No one, for even a moment, wants to downplay or minimize the death of a police officer. But this sort of thing is a slippery, slippery slop, as the Columbus Dispatch points out:

State Sen. Frank LaRose, R-Fairlawn, plans to introduce a bill to that effect, banning release of the dash-cam video in any incident in which a police officer is killed. Someone posted a suggestion for the legislation on LaRose’s Facebook page, coupled with criticism of the senator for voting for Senate Bill 5, which limits collective-bargaining by public employees. The Fraternal Order of Police has been on the warpath against lawmakers who voted for the bill, recently pulling its endorsement of lead sponsor Sen. Shannon Jones, R-Springboro.
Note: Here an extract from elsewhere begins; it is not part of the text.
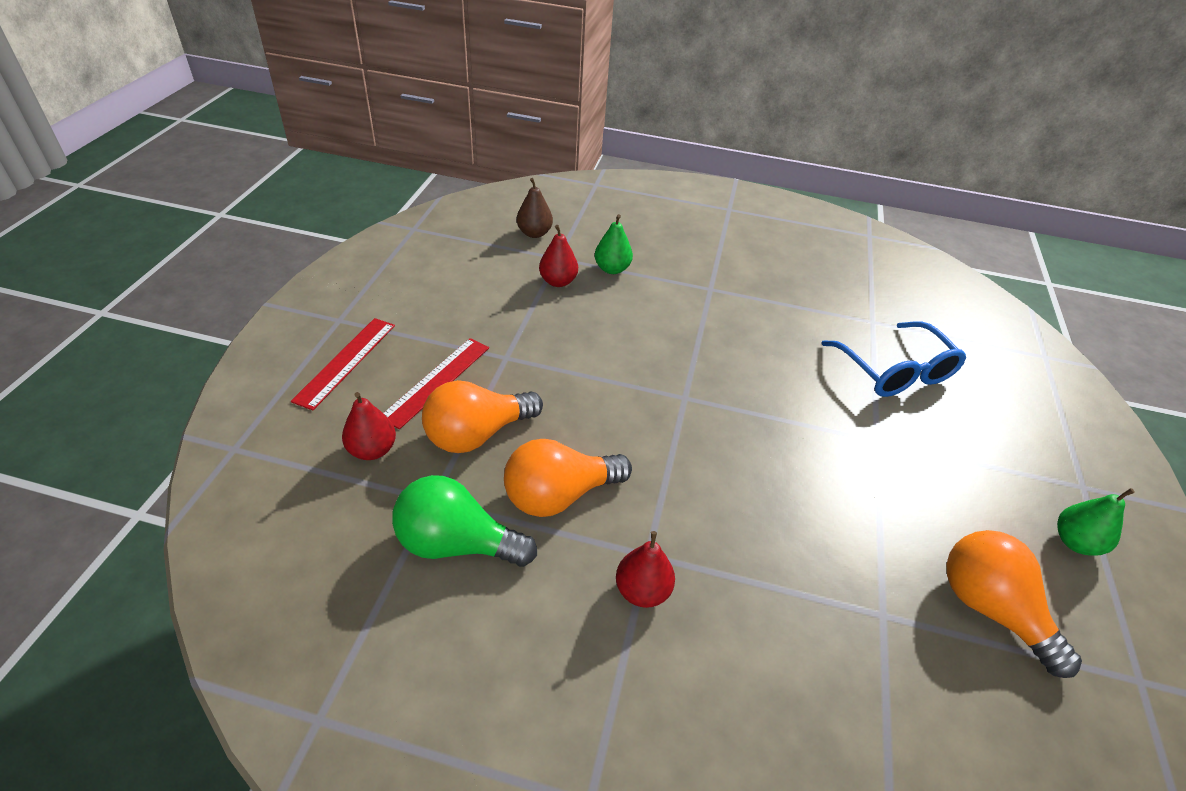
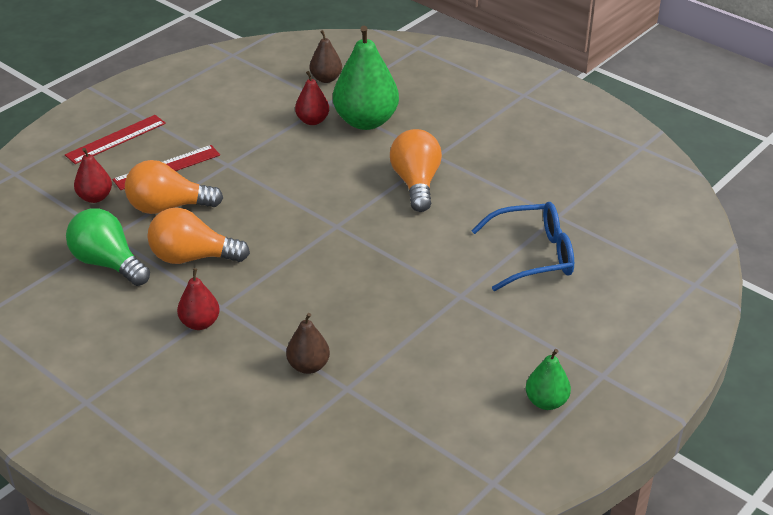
camera: 30 degrees right, 5 degrees down
green pear [595,214,633,274] -> green pear [333,25,399,130], size x1.92
blue glasses [821,321,966,397] -> blue glasses turned 105 degrees counterclockwise [471,202,574,291]
orange light bulb [947,530,1082,678] -> orange light bulb moved to [390,129,442,212]
none -> brown pear [286,313,330,374]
LaRose agreed with the constituent’s idea, saying that he wants to ensure that the families of officers killed in view of cameras never have to confront that footage anywhere.

The senator says he wants to balance the officers’ right to privacy with First Amendment concerns, and is considering allowing police to redact the moment of death while still releasing the video, or else requiring people to go somewhere to view the video – no copies.

This is a perilous path. Once police are allowed to redact that portion of video, not much stands in the way of arguing that incidents in which an officer is injured should be off-limits. Or perhaps when anyone is killed or injured. This would put these most vital functions of public-safety forces off-limits to public scrutiny.